SMILE IF YOU WANT TO GO FASTER
Most ultra-runners have resigned themselves to the fact that there are no shortcuts in this endurance sport. The quickest route to getting faster, stronger and more efficient is to put the hard work in. But what if there were legitimate gains to be made not out on the trails, in the kitchen, or at the gym… but simply by changing your facial expression during training or a race? It has long been known that activating the facial muscles used to express positive or negative emotions can amplify how strongly those emotions are felt (stick a pencil between your teeth when watching a comedy show and you’ll find it 10% funnier). This is called the “facial feedback” hypothesis and it states that just as emotions trigger physical responses, physical expressions (such as a smile or a frown) can in turn enhance or even create corresponding emotions. The intriguing question for athletes then is, does this theory also apply to the effort of exercise? Although gritting your teeth might seem the most stoic (and British) way to endure a physically demanding task, science suggests that if you want to go quicker for longer, you’re much better off turning that frown upside down. Renowned exercise physiologist Samuele Marcora recorded facial muscle activity with EMG electrodes and found a strong link between increased perception of effort and the activation of frowning muscles during heavy exercise. Since then, further research has confirmed the opposite: adopting positive facial expressions can have an ameliorating effect on reported effort levels.
This might come as no surprise if you’ve ever watched current marathon world record holder Eliud Kipchoge running — he more often than not has a broad grin on his face, even when blistering around a big city marathon at 2:52/km.

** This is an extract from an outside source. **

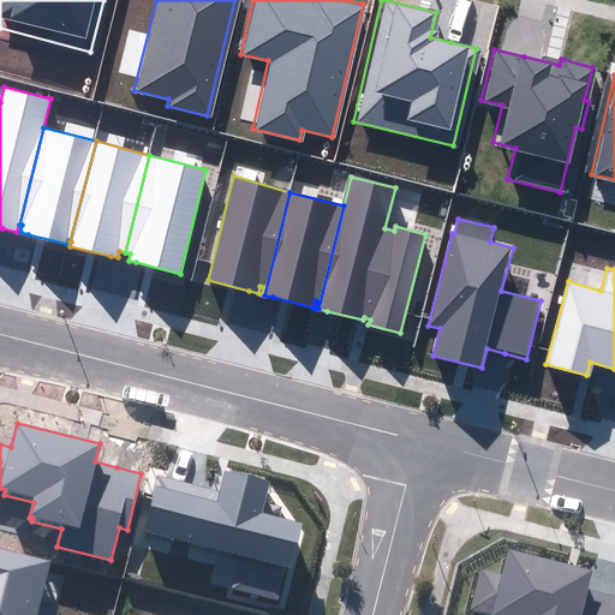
[(186,484),(157,477),(144,533),(239,557),(231,589),(279,599),(286,567),(291,568),(302,524),(279,519),(282,507),(264,503),(269,482),(225,471),(220,493),(186,484)]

Rather than simply exhibiting his joy for the sport, Kipchoge’s incessant grinning is a race strategy he adopts to help him “relax and work through the pain.” It’s therefore no coincidence that you’ll often hear coaches telling their athletes to “relax their face” or “unclench their jaw” down at your local track. Interestingly, the performance enhancing effect of facial expressions can even work subliminally. During a time-to-exhaustion trial conducted at Bangor University in Wales, participants cycled for longer and at a lower perceived effort level when a screen in front of them periodically flashed happy faces as opposed to when the screen flashed sad faces — even though the faces were shown for an imperceptible 16-millisecond burst (about twenty times shorter than a typical blink). So, if you’re looking for a way to improve without further increasing your weekly mileage (and let’s face it, who isn’t), smile, and take in the smiling faces of your supporters, volunteers or crowd. It may well make others smile in turn, might bag you a new picture for the gram, and should reduce your perception of effort to the tune of a 2.8 performance benefit. This is great news for ultra-runners. As the distance increases, 2.8 percent has an incrementally larger effect on time and although the clock is less important in a multistage ultra, finishing your 250km week an hour earlier than your frowning competitors is surely something worth smiling about.